It’s not an unreasonable assumption to make.
The jury was carefully selected to ensure that nobody on the jury would have a reason to be biased for or against Cardinal Pell or the Church. So we can assume that they tried to reach their decision as fairly as possible.
Next, they would have been made aware that they are required to find the defendant guilty with certainty, usually expressed as being beyond reasonable doubt. They will have understood that in the event of their being in any way uncertain about the correct verdict they must find the defendant not guilty. The whole criminal justice system is, quite rightly, weighted in favour of the defendant. If they think that the defendant is probably guilty but they’re not sure, they must acquit him. It is better that somebody who is probably guilty is acquitted than that somebody who is possibly innocent is convicted.

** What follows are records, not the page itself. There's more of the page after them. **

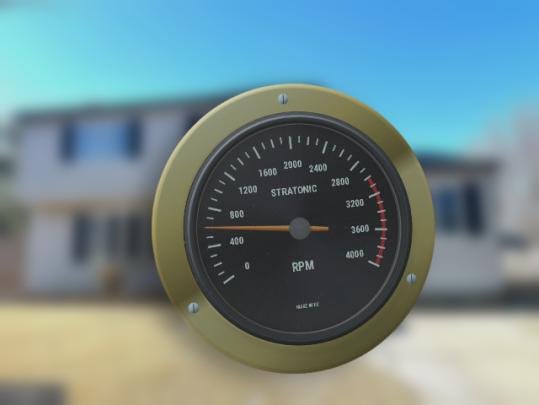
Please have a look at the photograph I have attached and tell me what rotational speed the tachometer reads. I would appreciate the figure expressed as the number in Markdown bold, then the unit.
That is **600** rpm
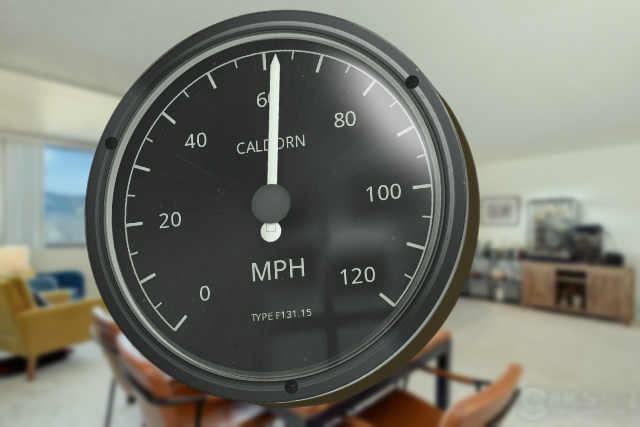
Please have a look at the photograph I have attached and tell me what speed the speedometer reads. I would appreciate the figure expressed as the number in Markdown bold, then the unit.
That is **62.5** mph
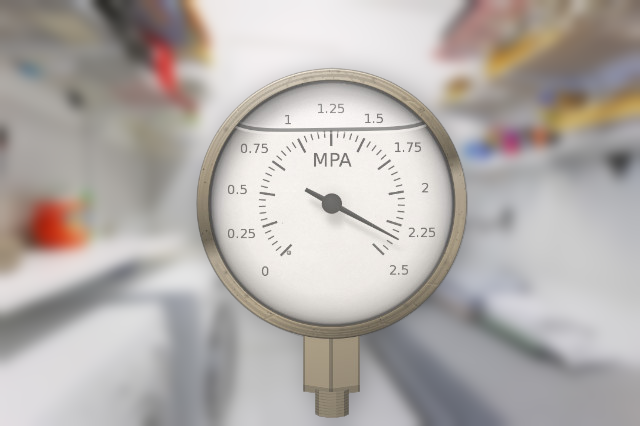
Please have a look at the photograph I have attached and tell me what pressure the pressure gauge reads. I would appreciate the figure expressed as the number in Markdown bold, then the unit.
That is **2.35** MPa
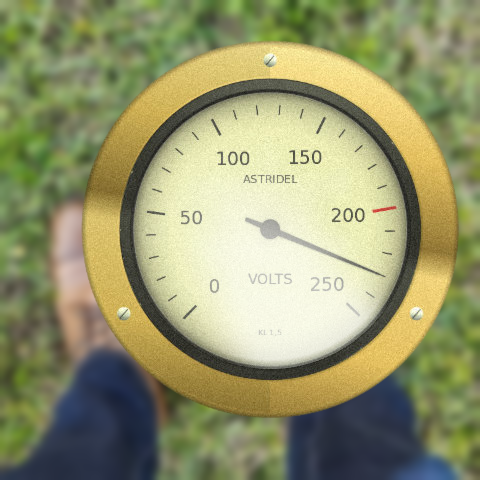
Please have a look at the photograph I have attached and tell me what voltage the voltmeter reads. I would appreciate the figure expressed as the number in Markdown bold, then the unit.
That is **230** V
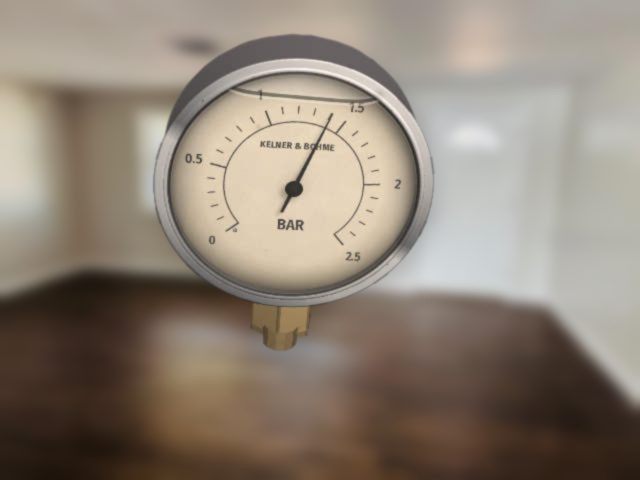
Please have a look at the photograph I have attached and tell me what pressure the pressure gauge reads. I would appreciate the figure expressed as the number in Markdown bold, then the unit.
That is **1.4** bar
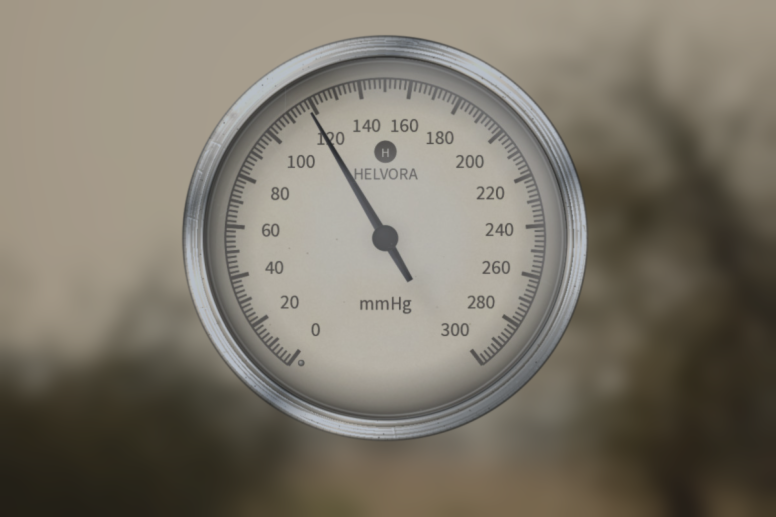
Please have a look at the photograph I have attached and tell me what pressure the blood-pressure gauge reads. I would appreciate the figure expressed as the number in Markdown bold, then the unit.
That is **118** mmHg
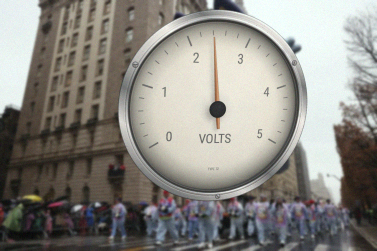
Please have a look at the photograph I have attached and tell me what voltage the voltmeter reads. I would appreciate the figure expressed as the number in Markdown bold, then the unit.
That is **2.4** V
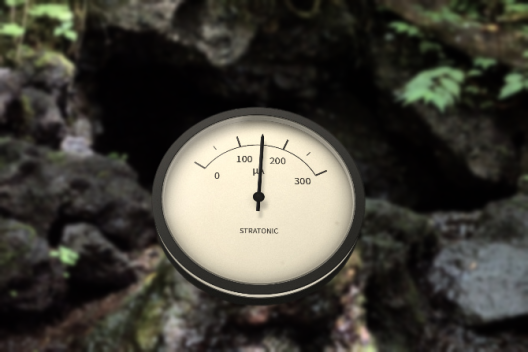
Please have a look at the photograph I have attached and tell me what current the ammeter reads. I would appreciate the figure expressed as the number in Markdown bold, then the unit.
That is **150** µA
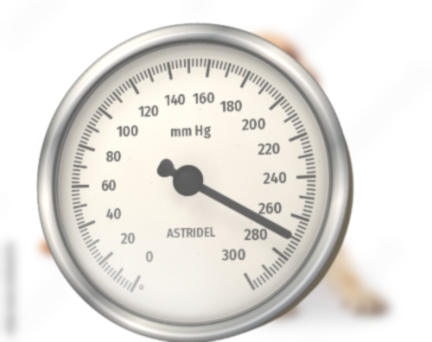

Somebody suggested that it was possible ‘that they were so consumed by the fear of letting a guilty man possibly go free that they became willing to stretch the evidence.’ Now, that is not the way that jury trials work. But I was suggesting that one could consider this kind of scenario: a dozen children in the local area have been kidnapped, raped, and murdered. Everyone is terrified that there is a dangerous maniac on the loose. Their own children could be next. A suspect is caught and is put on trial. The evidence against him is compelling, but there are one or two doubts: a fingerprint that was only a partial match, an alibi that just about holds water. The jury is fairly certain they’ve got the right man, but the strict letter of the law says that they must acquit. Then somebody says, ‘But what if we let him go and the very next day another child goes missing?’ And so, reluctantly, they convict. If the killings stop there, they assume they got the right man, albeit on flimsy evidence; if the killings resume, the police will reopen the investigation, and in time the wrongful conviction should be quashed. In the case of Cardinal Pell, this consideration does not pertain. He is an old man in poor health who will never be allowed near a child again, even if acquitted. Therefore ‘the fear of letting a guilty man possibly go free’ does not pertain. There is no ‘fear of letting a guilty man possibly go free’ unless you think that he could offend again. The law says that if there is a chance that a guilty man is in fact innocent he must be acquitted. The jury will have understood that.